TASK DESCRIPTION> Extract every record, exactly as written, and ignore the pictures.

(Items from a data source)

· · · ·

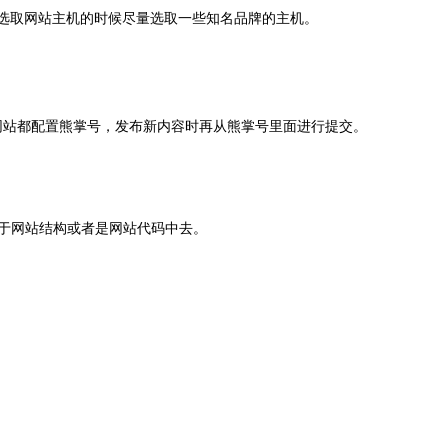
选取网站主机的时候尽量选取一些知名品牌的主机。
家网站都配置熊掌号，发布新内容时再从熊掌号里面进行提交。
于网站结构或者是网站代码中去。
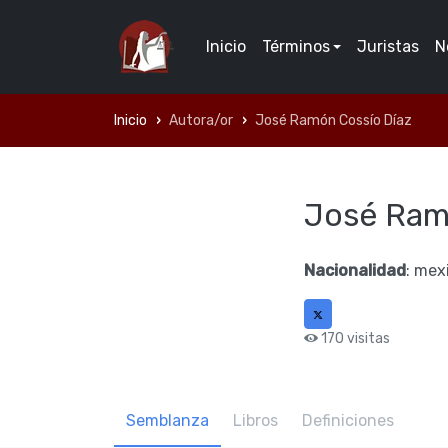
Inicio
Términos
Juristas
N
Inicio
Autora/or
José Ramón Cossí­o Dí­az
José Ramó
Nacionalidad
: mex
170 visitas
Semblanza
Libros
Definiciones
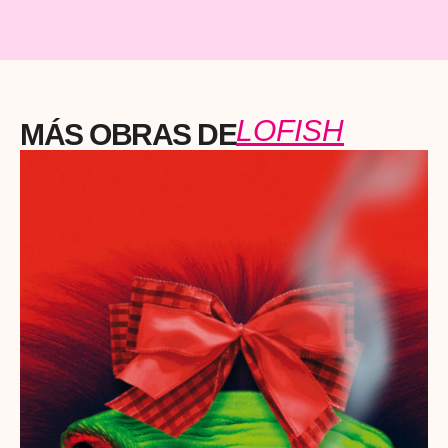
LOFISH
MÁS OBRAS DE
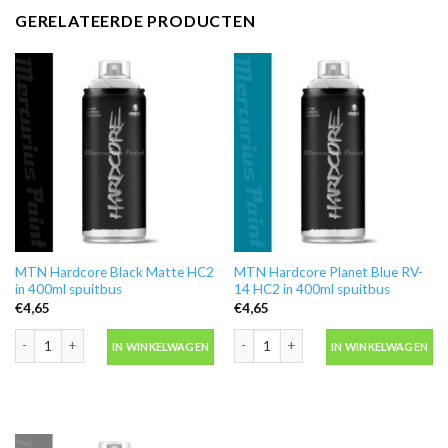
GERELATEERDE PRODUCTEN
MTN Hardcore Black Matte HC2
MTN Hardcore Planet Blue RV-
in 400ml spuitbus
14 HC2 in 400ml spuitbus
€
4,65
€
4,65
MTN Hardcore Black Matte HC2 in 400ml spuitbus aantal
MTN Hardcore Planet Blue RV-14 HC2 
IN WINKELWAGEN
IN WINKELWAGEN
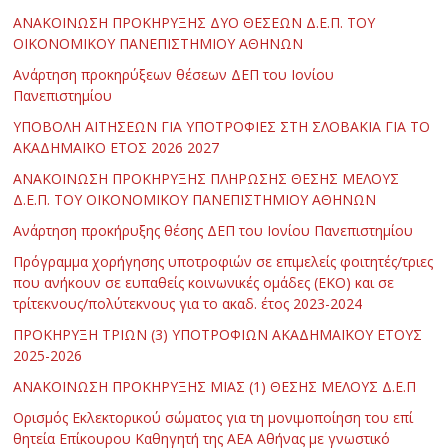
ΑΝΑΚΟΙΝΩΣΗ ΠΡΟΚΗΡΥΞΗΣ ΔΥΟ ΘΕΣΕΩΝ Δ.Ε.Π. ΤΟΥ
ΟΙΚΟΝΟΜΙΚΟΥ ΠΑΝΕΠΙΣΤΗΜΙΟΥ ΑΘΗΝΩΝ
Ανάρτηση προκηρύξεων θέσεων ΔΕΠ του Ιονίου
Πανεπιστημίου
ΥΠΟΒΟΛΗ ΑΙΤΗΣΕΩΝ ΓΙΑ ΥΠΟΤΡΟΦΙΕΣ ΣΤΗ ΣΛΟΒΑΚΙΑ ΓΙΑ ΤΟ
ΑΚΑΔΗΜΑΪΚΟ ΕΤΟΣ 2026 2027
ΑΝΑΚΟΙΝΩΣΗ ΠΡΟΚΗΡΥΞΗΣ ΠΛΗΡΩΣΗΣ ΘΕΣΗΣ ΜΕΛΟΥΣ
Δ.Ε.Π. ΤΟΥ ΟΙΚΟΝΟΜΙΚΟΥ ΠΑΝΕΠΙΣΤΗΜΙΟΥ ΑΘΗΝΩΝ
Ανάρτηση προκήρυξης θέσης ΔΕΠ του Ιονίου Πανεπιστημίου
Πρόγραμμα χορήγησης υποτροφιών σε επιμελείς φοιτητές/τριες
που ανήκουν σε ευπαθείς κοινωνικές ομάδες (ΕΚΟ) και σε
τρίτεκνους/πολύτεκνους για το ακαδ. έτος 2023-2024
ΠΡΟΚΗΡΥΞΗ ΤΡΙΩΝ (3) ΥΠΟΤΡΟΦΙΩΝ ΑΚΑΔΗΜΑΪΚΟΥ ΕΤΟΥΣ
2025-2026
ΑΝΑΚΟΙΝΩΣΗ ΠΡΟΚΗΡΥΞΗΣ ΜΙΑΣ (1) ΘΕΣΗΣ ΜΕΛΟΥΣ Δ.Ε.Π
Ορισμός Εκλεκτορικού σώματος για τη μονιμοποίηση του επί
θητεία Επίκουρου Καθηγητή της ΑΕΑ Αθήνας με γνωστικό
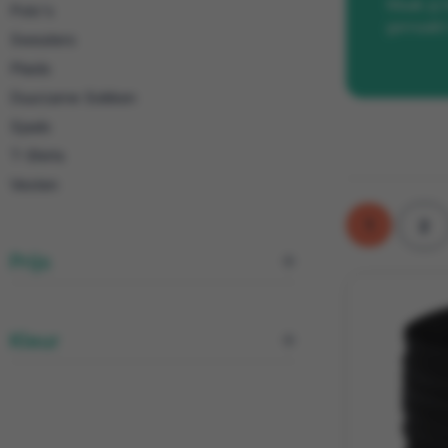
Maak jij
Polo's
gemaakt 
Sweaters
Plaids
Duurzame Sokken
Sjaals
T-Shirts
Vesten
1
2
Prijs
Kleur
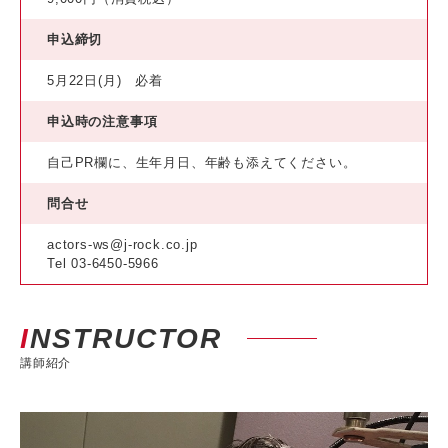
申込締切
5月22日(月) 必着
申込時の注意事項
自己PR欄に、生年月日、年齢も添えてください。
問合せ
actors-ws@j-rock.co.jp
Tel 03-6450-5966
INSTRUCTOR
講師紹介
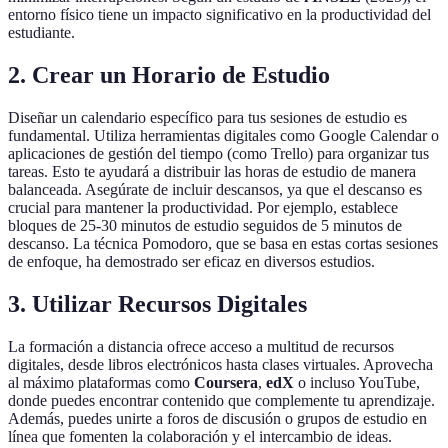
entorno físico tiene un impacto significativo en la productividad del
estudiante.
2. Crear un Horario de Estudio
Diseñar un calendario específico para tus sesiones de estudio es
fundamental. Utiliza herramientas digitales como Google Calendar o
aplicaciones de gestión del tiempo (como Trello) para organizar tus
tareas. Esto te ayudará a distribuir las horas de estudio de manera
balanceada. Asegúrate de incluir descansos, ya que el descanso es
crucial para mantener la productividad. Por ejemplo, establece
bloques de 25-30 minutos de estudio seguidos de 5 minutos de
descanso. La técnica Pomodoro, que se basa en estas cortas sesiones
de enfoque, ha demostrado ser eficaz en diversos estudios.
3. Utilizar Recursos Digitales
La formación a distancia ofrece acceso a multitud de recursos
digitales, desde libros electrónicos hasta clases virtuales. Aprovecha
al máximo plataformas como
Coursera
,
edX
o incluso YouTube,
donde puedes encontrar contenido que complemente tu aprendizaje.
Además, puedes unirte a foros de discusión o grupos de estudio en
línea que fomenten la colaboración y el intercambio de ideas.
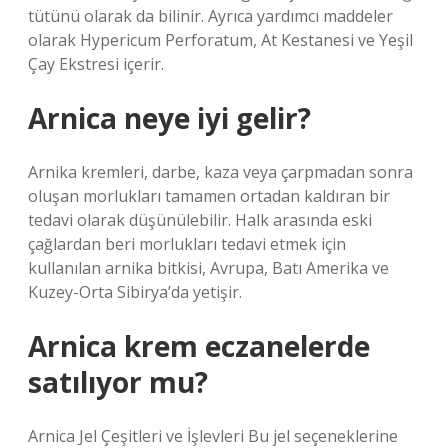
tütünü olarak da bilinir. Ayrıca yardımcı maddeler
olarak Hypericum Perforatum, At Kestanesi ve Yeşil
Çay Ekstresi içerir.
Arnica neye iyi gelir?
Arnika kremleri, darbe, kaza veya çarpmadan sonra
oluşan morlukları tamamen ortadan kaldıran bir
tedavi olarak düşünülebilir. Halk arasında eski
çağlardan beri morlukları tedavi etmek için
kullanılan arnika bitkisi, Avrupa, Batı Amerika ve
Kuzey-Orta Sibirya’da yetişir.
Arnica krem eczanelerde
satılıyor mu?
Arnica Jel Çeşitleri ve İşlevleri Bu jel seçeneklerine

· · · ·

THE COMPLETED TASK>
选取网站主机的时候尽量选取一些知名品牌的主机。
家网站都配置熊掌号，发布新内容时再从熊掌号里面进行提交。
于网站结构或者是网站代码中去。
Inicio
Términos
Juristas
N
Inicio
Autora/or
José Ramón Cossí­o Dí­az
José Ramó
Nacionalidad
: mex
170 visitas
Semblanza
Libros
Definiciones
LOFISH
MÁS OBRAS DE
GERELATEERDE PRODUCTEN
MTN Hardcore Black Matte HC2
MTN Hardcore Planet Blue RV-
in 400ml spuitbus
14 HC2 in 400ml spuitbus
€
4,65
€
4,65
MTN Hardcore Black Matte HC2 in 400ml spuitbus aantal
MTN Hardcore Planet Blue RV-14 HC2 
IN WINKELWAGEN
IN WINKELWAGEN
ΑΝΑΚΟΙΝΩΣΗ ΠΡΟΚΗΡΥΞΗΣ ΔΥΟ ΘΕΣΕΩΝ Δ.Ε.Π. ΤΟΥ
ΟΙΚΟΝΟΜΙΚΟΥ ΠΑΝΕΠΙΣΤΗΜΙΟΥ ΑΘΗΝΩΝ
Ανάρτηση προκηρύξεων θέσεων ΔΕΠ του Ιονίου
Πανεπιστημίου
ΥΠΟΒΟΛΗ ΑΙΤΗΣΕΩΝ ΓΙΑ ΥΠΟΤΡΟΦΙΕΣ ΣΤΗ ΣΛΟΒΑΚΙΑ ΓΙΑ ΤΟ
ΑΚΑΔΗΜΑΪΚΟ ΕΤΟΣ 2026 2027
ΑΝΑΚΟΙΝΩΣΗ ΠΡΟΚΗΡΥΞΗΣ ΠΛΗΡΩΣΗΣ ΘΕΣΗΣ ΜΕΛΟΥΣ
Δ.Ε.Π. ΤΟΥ ΟΙΚΟΝΟΜΙΚΟΥ ΠΑΝΕΠΙΣΤΗΜΙΟΥ ΑΘΗΝΩΝ
Ανάρτηση προκήρυξης θέσης ΔΕΠ του Ιονίου Πανεπιστημίου
Πρόγραμμα χορήγησης υποτροφιών σε επιμελείς φοιτητές/τριες
που ανήκουν σε ευπαθείς κοινωνικές ομάδες (ΕΚΟ) και σε
τρίτεκνους/πολύτεκνους για το ακαδ. έτος 2023-2024
ΠΡΟΚΗΡΥΞΗ ΤΡΙΩΝ (3) ΥΠΟΤΡΟΦΙΩΝ ΑΚΑΔΗΜΑΪΚΟΥ ΕΤΟΥΣ
2025-2026
ΑΝΑΚΟΙΝΩΣΗ ΠΡΟΚΗΡΥΞΗΣ ΜΙΑΣ (1) ΘΕΣΗΣ ΜΕΛΟΥΣ Δ.Ε.Π
Ορισμός Εκλεκτορικού σώματος για τη μονιμοποίηση του επί
θητεία Επίκουρου Καθηγητή της ΑΕΑ Αθήνας με γνωστικό
Maak jij
Polo's
gemaakt 
Sweaters
Plaids
Duurzame Sokken
Sjaals
T-Shirts
Vesten
1
2
Prijs
Kleur
申込締切
5月22日(月) 必着
申込時の注意事項
自己PR欄に、生年月日、年齢も添えてください。
問合せ
actors-ws@j-rock.co.jp
Tel 03-6450-5966
INSTRUCTOR
講師紹介
entorno físico tiene un impacto significativo en la productividad del
estudiante.
2. Crear un Horario de Estudio
Diseñar un calendario específico para tus sesiones de estudio es
fundamental. Utiliza herramientas digitales como Google Calendar o
aplicaciones de gestión del tiempo (como Trello) para organizar tus
tareas. Esto te ayudará a distribuir las horas de estudio de manera
balanceada. Asegúrate de incluir descansos, ya que el descanso es
crucial para mantener la productividad. Por ejemplo, establece
bloques de 25-30 minutos de estudio seguidos de 5 minutos de
descanso. La técnica Pomodoro, que se basa en estas cortas sesiones
de enfoque, ha demostrado ser eficaz en diversos estudios.
3. Utilizar Recursos Digitales
La formación a distancia ofrece acceso a multitud de recursos
digitales, desde libros electrónicos hasta clases virtuales. Aprovecha
al máximo plataformas como
Coursera
,
edX
o incluso YouTube,
donde puedes encontrar contenido que complemente tu aprendizaje.
Además, puedes unirte a foros de discusión o grupos de estudio en
línea que fomenten la colaboración y el intercambio de ideas.
tütünü olarak da bilinir. Ayrıca yardımcı maddeler
olarak Hypericum Perforatum, At Kestanesi ve Yeşil
Çay Ekstresi içerir.
Arnica neye iyi gelir?
Arnika kremleri, darbe, kaza veya çarpmadan sonra
oluşan morlukları tamamen ortadan kaldıran bir
tedavi olarak düşünülebilir. Halk arasında eski
çağlardan beri morlukları tedavi etmek için
kullanılan arnika bitkisi, Avrupa, Batı Amerika ve
Kuzey-Orta Sibirya’da yetişir.
Arnica krem eczanelerde
satılıyor mu?
Arnica Jel Çeşitleri ve İşlevleri Bu jel seçeneklerine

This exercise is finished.